▶ **Your task**
In the data below, express everything from the line containing "produce la implantación" down to the line containing "intérieure chauffée" as a Markdown table with the columns No. and Line. Number each row, and leave out blank lines and pictures.

[Stored data entries]

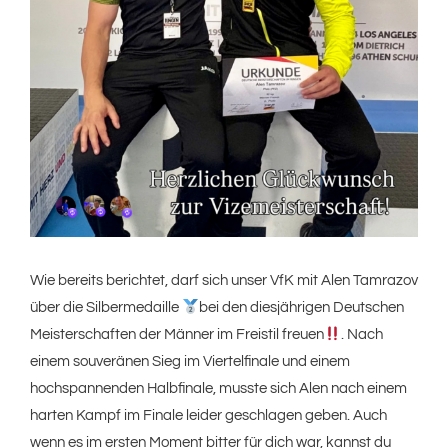
Wie bereits berichtet, darf sich unser VfK mit Alen Tamrazov
über die Silbermedaille
bei den diesjährigen Deutschen
Meisterschaften der Männer im Freistil freuen
. Nach
einem souveränen Sieg im Viertelfinale und einem
hochspannenden Halbfinale, musste sich Alen nach einem
harten Kampf im Finale leider geschlagen geben. Auch
wenn es im ersten Moment bitter für dich war, kannst du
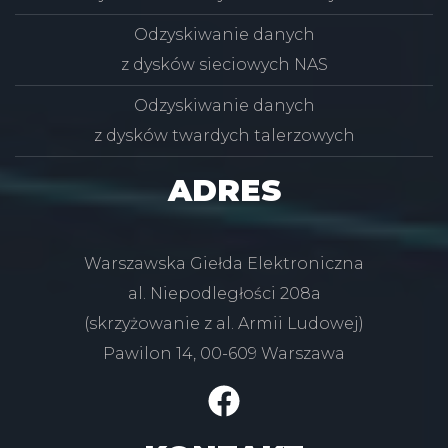
Odzyskiwanie danych
z dysków sieciowych NAS
Odzyskiwanie danych
z dysków twardych talerzowych
ADRES
Warszawska Giełda Elektroniczna
al. Niepodległości 208a
(skrzyżowanie z al. Armii Ludowej)
Pawilon 14, 00-609 Warszawa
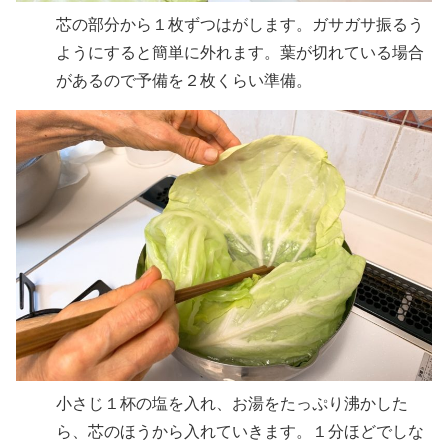
芯の部分から１枚ずつはがします。ガサガサ振るう
ようにすると簡単に外れます。葉が切れている場合
があるので予備を２枚くらい準備。
小さじ１杯の塩を入れ、お湯をたっぷり沸かした
ら、芯のほうから入れていきます。１分ほどでしな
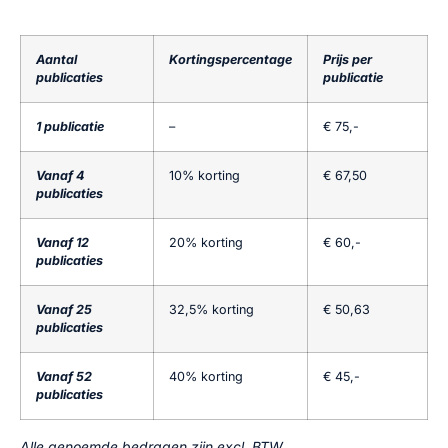
Aantal
Kortingspercentage
Prijs per
publicaties
publicatie
1 publicatie
–
€ 75,-
Vanaf 4
10% korting
€ 67,50
publicaties
Vanaf 12
20% korting
€ 60,-
publicaties
Vanaf 25
32,5% korting
€ 50,63
publicaties
Vanaf 52
40% korting
€ 45,-
publicaties
Alle genoemde bedragen zijn excl. BTW
.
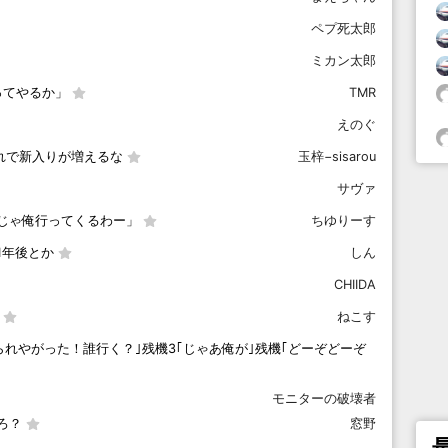
ペプ死太郎
ミカン太郎
ってやるか」
TMR
えのぐ
れで新入りが増えるな
玉梓−sisarou
サヴァ
じゃ俺行ってくるわー」
ちゆりーす
1年後とか
しん
CHIIDA
ねこす
られやがった！誰行く？｣残機3｢じゃあ俺が｣残機｢どーぞどーぞ
モニターの破壊者
ろ？
窓野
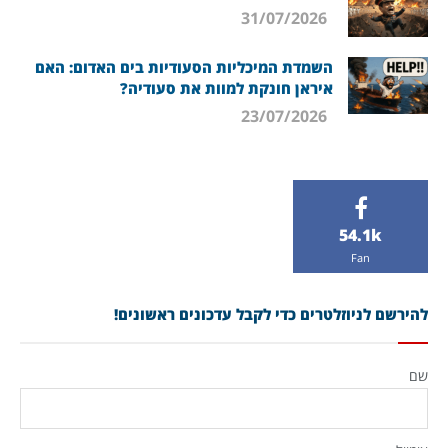
31/07/2026
השמדת המיכליות הסעודיות בים האדום: האם
איראן חונקת למוות את סעודיה?
23/07/2026
54.1k
Fan
להירשם לניוזלטרים כדי לקבל עדכונים ראשונים!
שם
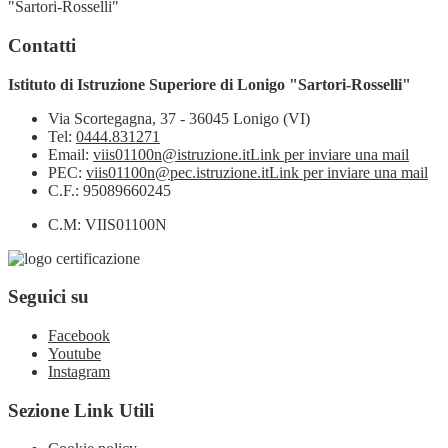
"Sartori-Rosselli"
Contatti
Istituto di Istruzione Superiore di Lonigo "Sartori-Rosselli"
Via Scortegagna, 37 - 36045 Lonigo (VI)
Tel:
0444.831271
Email:
viis01100n@istruzione.it
Link per inviare una mail
PEC:
viis01100n@pec.istruzione.it
Link per inviare una mail
C.F.: 95089660245
C.M: VIIS01100N
Seguici su
Facebook
Youtube
Instagram
Sezione Link Utili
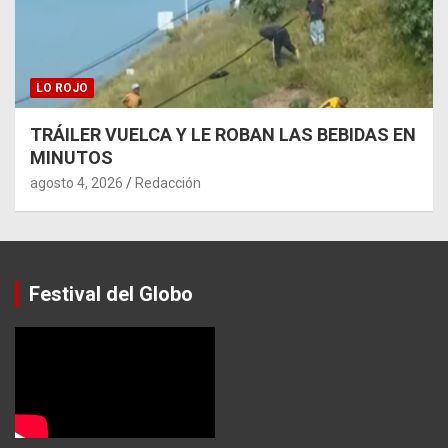
LO ROJO
TRÁILER VUELCA Y LE ROBAN LAS BEBIDAS EN
MINUTOS
agosto 4, 2026
Redacción
Festival del Globo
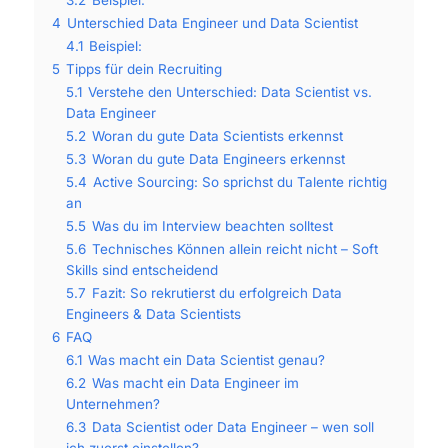
4
Unterschied Data Engineer und Data Scientist
4.1
Beispiel:
5
Tipps für dein Recruiting
5.1
Verstehe den Unterschied: Data Scientist vs.
Data Engineer
5.2
Woran du gute Data Scientists erkennst
5.3
Woran du gute Data Engineers erkennst
5.4
Active Sourcing: So sprichst du Talente richtig
an
5.5
Was du im Interview beachten solltest
5.6
Technisches Können allein reicht nicht – Soft
Skills sind entscheidend
5.7
Fazit: So rekrutierst du erfolgreich Data
Engineers & Data Scientists
6
FAQ
6.1
Was macht ein Data Scientist genau?
6.2
Was macht ein Data Engineer im
Unternehmen?
6.3
Data Scientist oder Data Engineer – wen soll
ich zuerst einstellen?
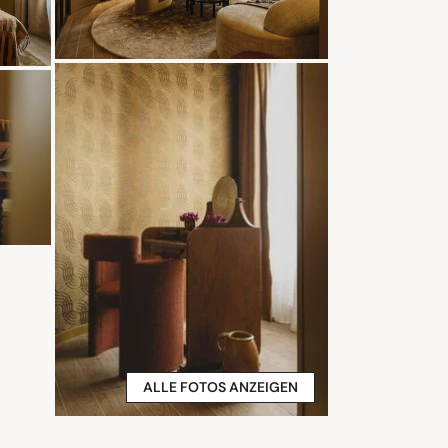
ALLE FOTOS ANZEIGEN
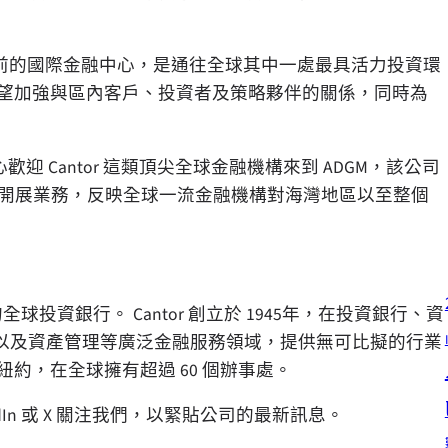
前的國際金融中心，是通往全球其中一處最具活力投資環
冀望加強與區內客戶、投資者及策略夥伴的關係，同時為
迎 Cantor 這類頂尖全球金融機構來到 ADGM，該公司
布扎比開展業務，反映全球一流金融機構對海灣地區以至整個
一家頂尖的全球投資銀行。 Cantor 創立於 1945年，在投資銀行、資
以及資產管理等廣泛金融服務領域，提供無可比擬的行業
約，在全球擁有超過 60 個辦事處。
nkedIn 或 X 關注我們，以緊貼公司的最新訊息。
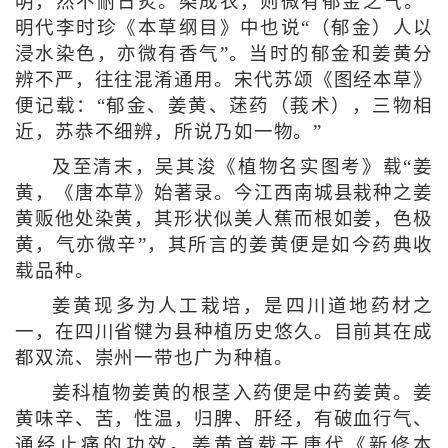
明，然不耐日炙。染成衣，则微有郁金之气。”
明代李时珍《本草纲目》中也说“（郁金）人以
浸水染色，亦微有香气”。当时的郁金和姜黄分
辨不严，往往混淆通用。宋代苏颂《图经本草》
便记载：“郁金、姜黄、蒁药（莪术），三物相
近，苏恭不细辨，所说乃如一物。”
及至清末，吴其浚《植物名实图考》载“姜
黄，《唐本草》始著录。今江西南城县栽种之姜
黄贩他处染黄，其形状似美人蕉而根如姜，色极
黄，气亦微辛”，其所言的姜黄便是如今药典收
载品种。
姜黄现多为人工栽培，是四川道地药材之
一，在四川省犍为县种植历史悠久。目前其在成
都双流、崇州一带也广为种植。
姜科植物姜黄的根茎入药便是中药姜黄。姜
黄味辛、苦，性温，归脾、肝经，有破血行气、
通经止痛的功效。姜黄首载于唐代《新修本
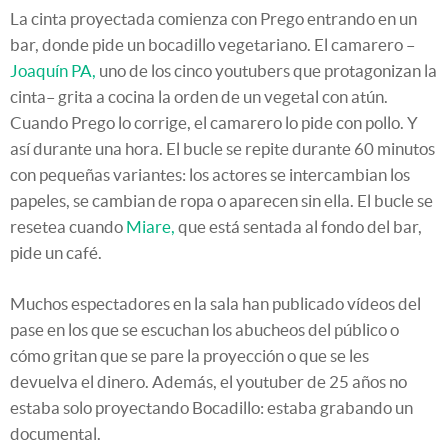
La cinta proyectada comienza con Prego entrando en un
bar, donde pide un bocadillo vegetariano. El camarero –
Joaquín PA,
uno de los cinco youtubers que protagonizan la
cinta– grita a cocina la orden de un vegetal con atún.
Cuando Prego lo corrige, el camarero lo pide con pollo. Y
así durante una hora. El bucle se repite durante 60 minutos
con pequeñas variantes: los actores se intercambian los
papeles, se cambian de ropa o aparecen sin ella. El bucle se
resetea cuando
Miare,
que está sentada al fondo del bar,
pide un café.
Muchos espectadores en la sala han publicado vídeos del
pase en los que se escuchan los abucheos del público o
cómo gritan que se pare la proyección o que se les
devuelva el dinero. Además, el youtuber de 25 años no
estaba solo proyectando Bocadillo: estaba grabando un
documental.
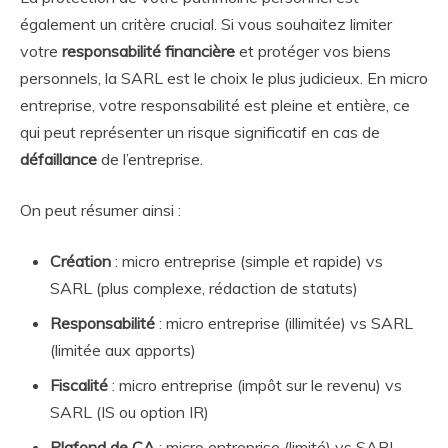
également un critère crucial. Si vous souhaitez limiter
votre
responsabilité financière
et protéger vos biens
personnels, la SARL est le choix le plus judicieux. En micro
entreprise, votre responsabilité est pleine et entière, ce
qui peut représenter un risque significatif en cas de
défaillance
de l’entreprise.
On peut résumer ainsi :
Création
: micro entreprise (simple et rapide) vs
SARL (plus complexe, rédaction de statuts)
Responsabilité
: micro entreprise (illimitée) vs SARL
(limitée aux apports)
Fiscalité
: micro entreprise (impôt sur le revenu) vs
SARL (IS ou option IR)
Plafond de CA
: micro entreprise (limité) vs SARL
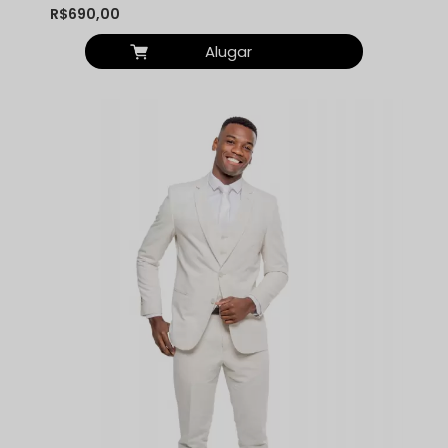
R$690,00
Alugar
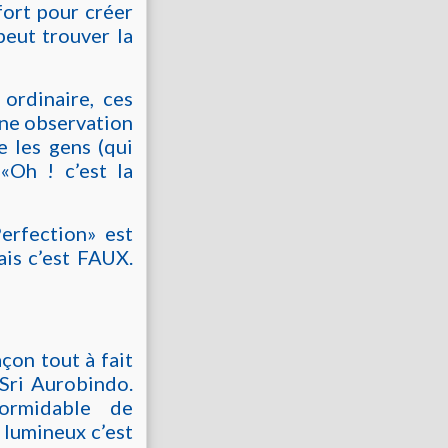
fort pour créer
peut trouver la
ordinaire, ces
une observation
e les gens (qui
 «Oh ! c’est la
erfection» est
ais c’est FAUX.
çon tout à fait
 Sri Aurobindo.
ormidable de
 lumineux c’est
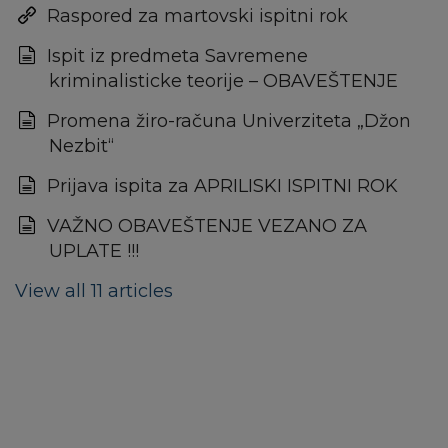
Raspored za martovski ispitni rok
Ispit iz predmeta Savremene
kriminalisticke teorije – OBAVEŠTENJE
Promena žiro-računa Univerziteta „Džon
Nezbit“
Prijava ispita za APRILISKI ISPITNI ROK
VAŽNO OBAVEŠTENJE VEZANO ZA
UPLATE !!!
View all 11 articles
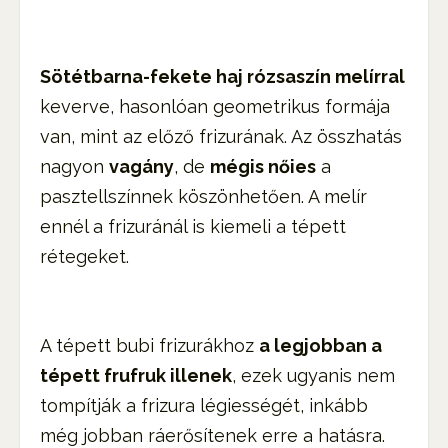
Sötétbarna-fekete haj rózsaszín melírral
keverve, hasonlóan geometrikus formája
van, mint az előző frizurának. Az összhatás
nagyon
vagány
, de
mégis nőies
a
pasztellszínnek köszönhetően. A melír
ennél a frizuránál is kiemeli a tépett
rétegeket.
A tépett bubi frizurákhoz
a legjobban a
tépett frufruk illenek
, ezek ugyanis nem
tompítják a frizura légiességét, inkább
még jobban ráerősítenek erre a hatásra.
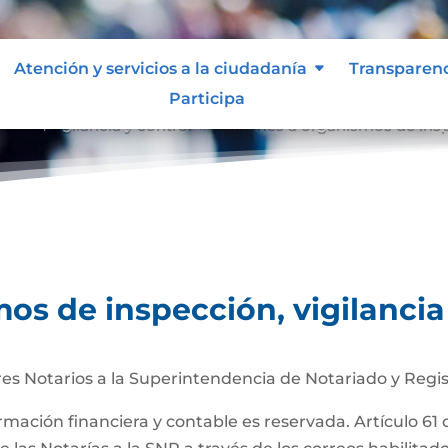
Atención y servicios a la ciudadanía
Transparen
Participa
ción, vigilancia y control
Informes a organismos de inspe
9
os de inspección, vigilancia
es Notarios a la Superintendencia de Notariado y Regis
ormación financiera y contable es reservada. Artículo 61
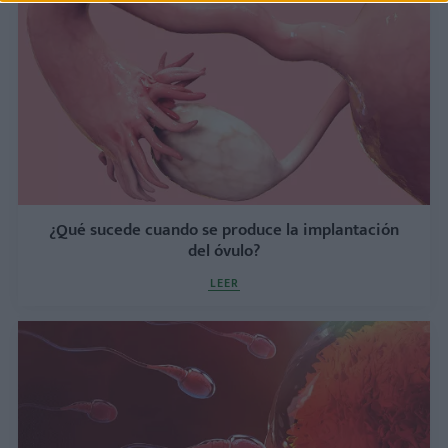
¿Qué sucede cuando se produce la implantación
del óvulo?
LEER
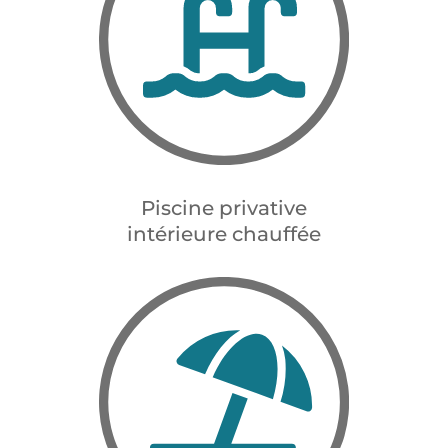
Piscine privative
intérieure chauffée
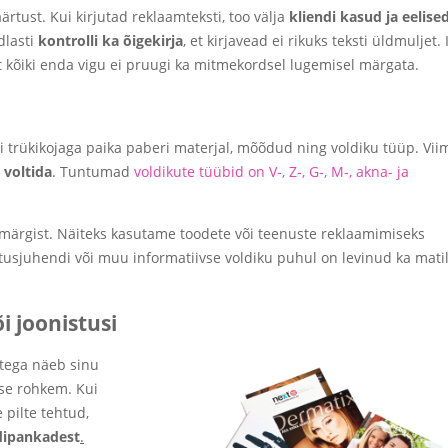
ärtust. Kui kirjutad reklaamteksti, too välja
kliendi kasud ja eelise
dlasti
kontrolli ka õigekirja
, et kirjavead ei rikuks teksti üldmuljet.
est kõiki enda vigu ei pruugi ka mitmekordsel lugemisel märgata.
r
 trükikojaga paika paberi materjal, mõõdud ning voldiku tüüp. Vii
 voltida
. Tuntumad
voldikute tüübid on V‑, Z‑, G‑, M‑, akna- ja
smärgist. Näiteks kasutame toodete või teenuste reklaamimiseks
sutusjuhendi või muu informatiivse voldiku puhul on levinud ka mati
i joonistusi
stega näeb sinu
kse rohkem. Kui
 pilte tehtud,
ldipankadest
.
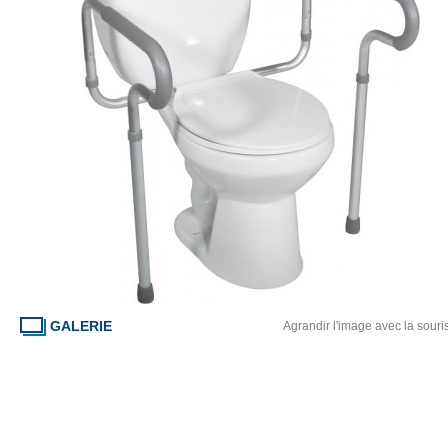
GALERIE
Agrandir l'image avec la souri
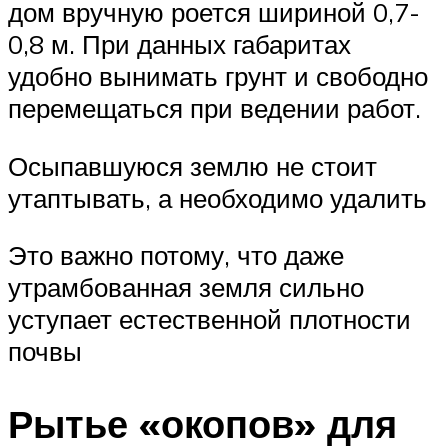
дом вручную роется шириной 0,7-
0,8 м. При данных габаритах
удобно вынимать грунт и свободно
перемещаться при ведении работ.
Осыпавшуюся землю не стоит
утаптывать, а необходимо удалить
Это важно потому, что даже
утрамбованная земля сильно
уступает естественной плотности
почвы
Рытье «окопов» для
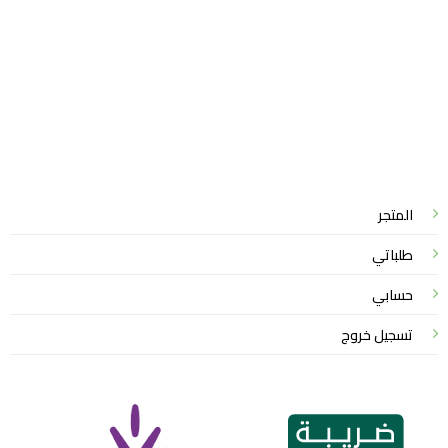
للشكاوي والمقترحات
الاستبدال والاسترجاع
شروط الاستخدام
واتساب لاين
© 2026 خدمات احترافية
المتجر
طلباتي
حسابي
تسجيل خروج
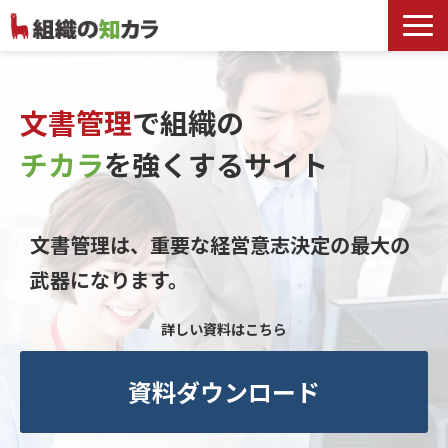
文書管理サービス
お役立ち記事
文書管理
で組織の
記事カテゴリ一覧
チカラ
を
強くするサイト
お客様事例
よくあるお問合せ
文書管理は、重要な経営意志決定の最大の
武器になります。
詳しい資料はこちら
資料ダウンロード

▶ **Answer section**
| No. | Line |
|---|---|
| 1 | ¿Qué sucede cuando se produce la implantación |
| 2 | del óvulo? |
| 3 | LEER |
| 4 | Piscine privative |
| 5 | intérieure chauffée |